Brands backing down from social due to fears of online attack, PRCA report finds

In-house PR teams' fear of their brand suffering attacks online has quadrupled in the past 12 months - but spend on digital PR and social media is expected to increase, a new report shows.

Trolling feared by brands, finds study (Credit: dan177/Thinkstock)

That is according to the PRCA's latest Digital PR and Communications Report, which surveyed 362 agency and in-house comms professionals.

Of the in-house respondents, 12 per cent said that 'fears of reputational attack on social media' were deterring them from doing more with social media. This figure is up from three per cent last year, and is the largest in the report's history.

Brands also cite lack of staff (40 per cent) and budget (40 per cent) as other reasons why they do not use social media more often.

Budget boost

Despite this, brands are increasing their investment in social media. The report shows that the proportion of budget spent on social is 27 per cent, up two per cent from 2016. 

A further 55 per cent said their budget for digital PR and social media would increase over the next 12 months.
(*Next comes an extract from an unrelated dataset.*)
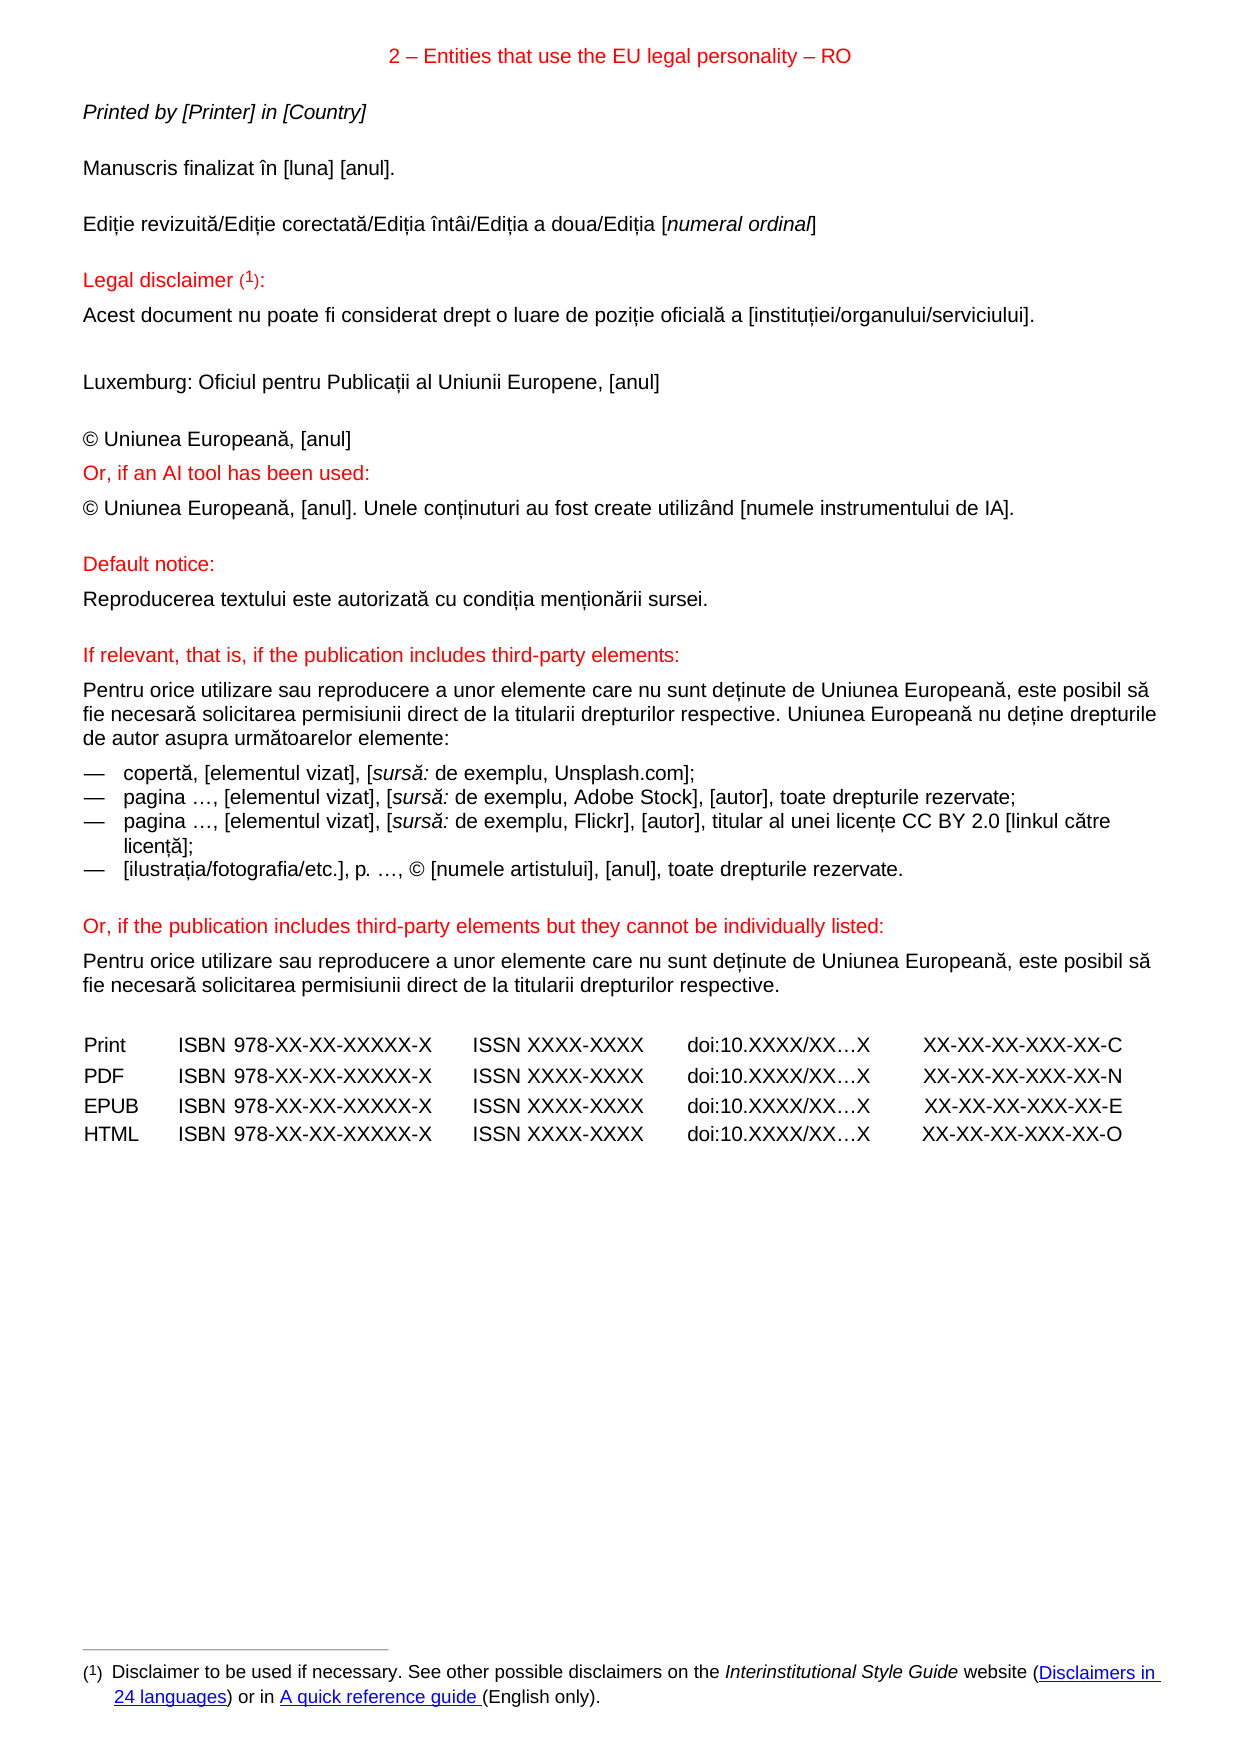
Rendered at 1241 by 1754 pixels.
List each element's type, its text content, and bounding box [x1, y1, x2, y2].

This is in contrast to four per cent who said budgets would decrease in the next year.

Great expectations

Elsewhere in the report, 51 per cent of brands expected agencies to offer digital crisis management, while the same percentage also expected online reputation management.

However, only six per cent of respondents said they currently used their agencies for these services.

Typically, 59 per cent of PR agencies offer digital crisis management services, while 65 per cent offer online reputation management services, the report shows.

Agencies also typically offer online media relations (82 per cent), social network strategy (80 per cent), and text-based content (79 per cent).

Continuous evolution

Danny Whatmough, chairman of the PRCA Digital Group and EMEA head of social at Weber Shandwick, said communicating in a digital world required in-house teams and agencies to change the way they work.

He said: "[Over the next 12 months] we will see a movement away from traditional offerings such as web build and a move towards chatbots, social messaging and AI.

"The report shows that the PR industry is leading the charge in many areas, but this is not a time for complacency. The industry needs to continue to evolve to compete."

The report, created alongside PR agency Richmond and Towers, is being launched this evening (24 October) at an event at Golin's London office.